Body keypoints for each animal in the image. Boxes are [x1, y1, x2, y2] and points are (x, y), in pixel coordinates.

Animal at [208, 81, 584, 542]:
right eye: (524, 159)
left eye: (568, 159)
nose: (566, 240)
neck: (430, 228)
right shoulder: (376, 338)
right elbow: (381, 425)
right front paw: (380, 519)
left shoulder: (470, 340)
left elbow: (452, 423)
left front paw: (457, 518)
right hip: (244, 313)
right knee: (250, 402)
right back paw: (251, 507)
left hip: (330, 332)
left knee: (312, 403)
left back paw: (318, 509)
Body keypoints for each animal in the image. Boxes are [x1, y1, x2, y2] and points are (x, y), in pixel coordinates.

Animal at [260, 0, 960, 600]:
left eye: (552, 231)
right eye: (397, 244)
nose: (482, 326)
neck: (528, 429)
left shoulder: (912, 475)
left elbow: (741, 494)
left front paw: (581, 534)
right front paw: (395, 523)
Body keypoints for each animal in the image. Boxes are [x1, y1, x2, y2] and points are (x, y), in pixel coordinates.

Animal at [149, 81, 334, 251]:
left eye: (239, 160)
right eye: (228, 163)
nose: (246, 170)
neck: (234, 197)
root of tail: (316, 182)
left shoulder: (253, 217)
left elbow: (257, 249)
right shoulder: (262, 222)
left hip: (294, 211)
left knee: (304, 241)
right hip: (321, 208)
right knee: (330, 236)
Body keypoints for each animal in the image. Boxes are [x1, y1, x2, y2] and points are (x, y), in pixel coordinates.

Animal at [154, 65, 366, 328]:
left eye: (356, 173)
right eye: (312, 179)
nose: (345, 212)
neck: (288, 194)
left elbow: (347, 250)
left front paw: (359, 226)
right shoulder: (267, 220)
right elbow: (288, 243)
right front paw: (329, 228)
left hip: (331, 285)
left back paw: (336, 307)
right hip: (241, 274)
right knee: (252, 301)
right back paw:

GOAL OF THE EXERCISE: Retype the records, line for line.

RESPONSE AREA:
Body keypoints for each animal in the image. Boxes are [x1, y1, x2, y2] and points are (x, y), in pixel coordinates.

Animal at [208, 81, 584, 542]:
right eye: (524, 159)
left eye: (568, 159)
nose: (566, 240)
neck: (430, 228)
right shoulder: (376, 338)
right elbow: (381, 425)
right front paw: (380, 519)
left shoulder: (470, 340)
left elbow: (452, 423)
left front paw: (457, 518)
right hip: (244, 313)
right knee: (250, 402)
right back paw: (251, 507)
left hip: (330, 332)
left knee: (312, 403)
left back paw: (318, 509)
Body keypoints for each animal in the image. Boxes are [x1, y1, x2, y2] and points are (x, y), in pixel coordinates.

Animal at [260, 0, 960, 600]:
left eye: (552, 231)
right eye: (397, 244)
nose: (482, 326)
neck: (528, 429)
left shoulder: (912, 475)
left elbow: (741, 494)
left front paw: (581, 534)
right front paw: (395, 523)
Body keypoints for each animal in the image. Boxes are [x1, y1, x2, y2] and points are (x, y), in pixel coordinates.

Animal at [149, 81, 334, 251]:
left eye: (239, 160)
right eye: (228, 163)
nose: (246, 170)
neck: (234, 197)
root of tail: (316, 182)
left shoulder: (253, 217)
left elbow: (257, 249)
right shoulder: (262, 222)
left hip: (294, 211)
left knee: (304, 241)
right hip: (321, 208)
right knee: (330, 236)
Body keypoints for each animal in the image. Boxes are [x1, y1, x2, y2] and points are (x, y), in pixel coordinates.

Animal at [154, 65, 366, 328]:
left eye: (356, 173)
right eye: (312, 179)
nose: (345, 212)
neck: (288, 194)
left elbow: (347, 250)
left front paw: (359, 226)
right shoulder: (267, 220)
right elbow: (288, 243)
right front paw: (329, 228)
left hip: (331, 285)
left back paw: (336, 307)
right hip: (241, 274)
right knee: (252, 301)
right back paw:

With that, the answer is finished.